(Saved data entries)
::::::

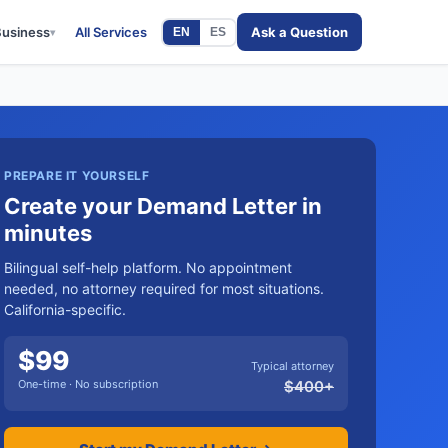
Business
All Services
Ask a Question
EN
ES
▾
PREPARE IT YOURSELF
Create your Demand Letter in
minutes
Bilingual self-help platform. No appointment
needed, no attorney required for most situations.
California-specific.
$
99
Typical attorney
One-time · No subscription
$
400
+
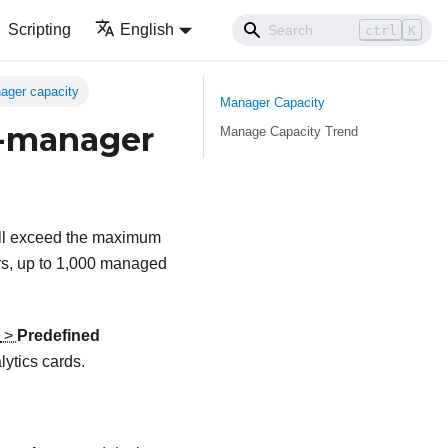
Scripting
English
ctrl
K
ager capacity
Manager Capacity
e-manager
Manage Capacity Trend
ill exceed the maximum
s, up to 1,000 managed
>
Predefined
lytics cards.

::::::

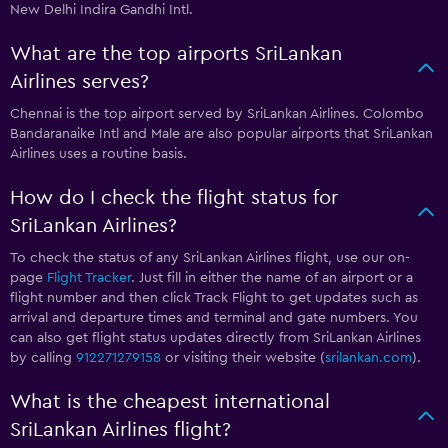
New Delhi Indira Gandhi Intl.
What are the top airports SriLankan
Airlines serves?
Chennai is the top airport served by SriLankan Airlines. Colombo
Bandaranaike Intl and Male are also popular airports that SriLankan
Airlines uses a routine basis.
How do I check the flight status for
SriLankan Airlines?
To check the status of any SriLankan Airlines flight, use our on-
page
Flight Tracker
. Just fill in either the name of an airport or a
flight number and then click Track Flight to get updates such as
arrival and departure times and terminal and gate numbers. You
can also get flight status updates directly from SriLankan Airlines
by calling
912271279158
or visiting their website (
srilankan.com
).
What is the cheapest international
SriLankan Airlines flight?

::::::

== PROBLEM ==
In the entries above, how many lines include the word "What"? Only the number should be given.

== RESULT ==
2